Concept Laser bei Zare
Als Zare im Jahr 2013 in den 3D-Metalldruck eingestiegen ist, wollte das Unternehmen die manchmal negativen Erfahrungen mit Dienstleistern in puncto Qualität und Oberflächengüte möglichst vermeiden. Durch den Vertriebspartner Ridix von Concept Laser in Italien fand Zare den Anlagenhersteller seiner Wahl. Die positiven Erfahrungen mit der ersten Investition in eine M2-Cusing-Anlage führten zur Anschaffung einer Mlab Cusing R. Hinzu kamen bald drei weitere M2 Cusing Multilaser und schließlich eine X Line 2000R, um auch sehr große Teile anbieten zu können. Von Anfang an war die Verlässlichkeit der M2 bei Zare sprichwörtlich. Gelobt wurde auch das besonders gute Handling durch die Concept-Laser-typische Trennung von Prozessstufe und Handling-Stufe, vor allem, es ging ja auch um die Verarbeitung von reaktivem Titan, unter Sicherheitsaspekten.
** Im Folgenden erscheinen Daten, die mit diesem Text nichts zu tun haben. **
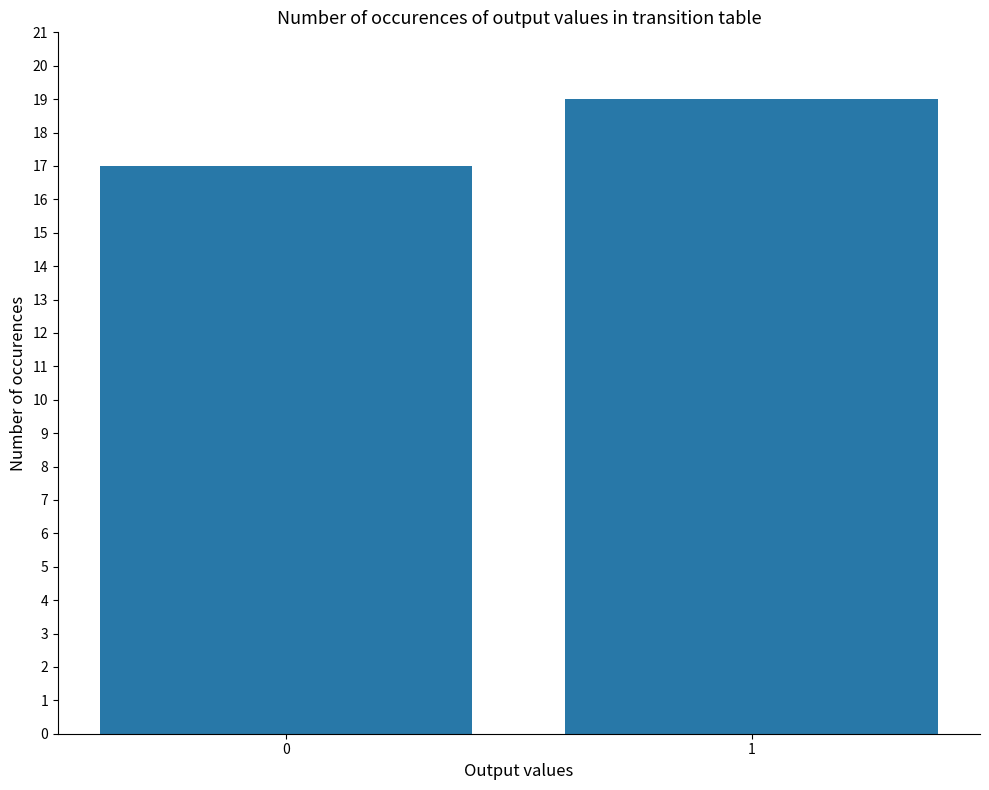

What is the value of the 2nd bar from the left?

19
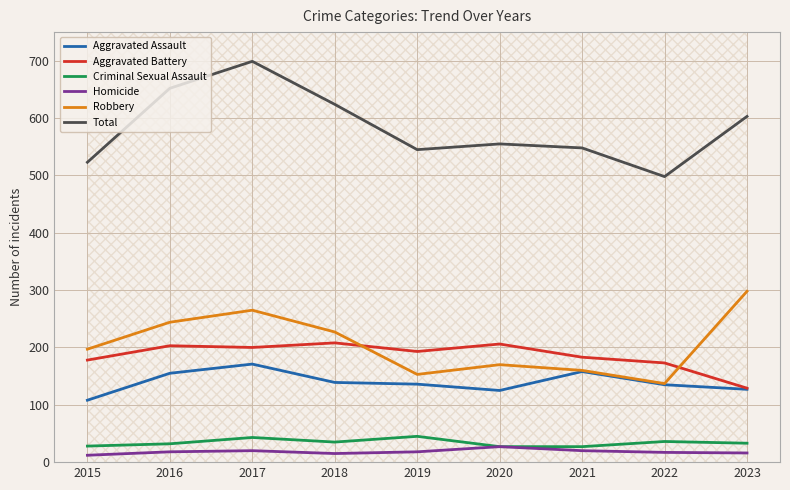

Rank the series by their maximum value, from highest to lowest.

Total, Robbery, Aggravated Battery, Aggravated Assault, Criminal Sexual Assault, Homicide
Andrea Pasquali kommentiert: „Auf anderen am Markt verfügbaren Maschinen dauerte ein Materialwechsel, und der ist bei uns nichts Ungewöhnliches, sehr lange und zudem war er kompliziert. Wollten wir flexibel in der Produktion sein, dann waren Materialwechsel wirtschaftlich nur auf den Maschinen von Concept Laser möglich. Diese Maschinen sind sehr viel einfacher einsetzbar und bieten deutlich mehr Flexibilität und Sicherheit als andere Maschinen, die wir kennen.“
Aber auch auf anderen Feldern der Verfahrenstechnik wusste Concept Laser bei Zare zu überzeugen, wie etwa bei der Oberflächengüte. Bei den ursprünglichen Dienstleistern gab es hier immer wieder Enttäuschungen. Auf den Maschinen von Concept Laser war dies schon bei der ersten Anlage deutlich besser. Die ohnehin sehr gute Oberflächengüte konnte durch die Umstellung auf eine 3D-Optik gesteigert werden. Als vorteilhaft erweist sich auch die erhöhte Flexibilität durch die Möglichkeit einer variablen Laserspoteinstellung. Bei den neuesten drei Maschinen in Multilaser-Ausführung wurde die Produktivität nochmals deutlich gesteigert, wie Andrea Pasquali bestätigt: „Die M2 Cusing Multilaser eröffnet uns ganz andere Aufbaugeschwindigkeiten. Je nach Bauteilgeometrie und Werkstoff liegt hier die Steigerung der Produktivität bei 30 bis 40 Prozent.“ jbi
Autor: Guido Radig ist Fachjournalist in Weichs (Deutschland).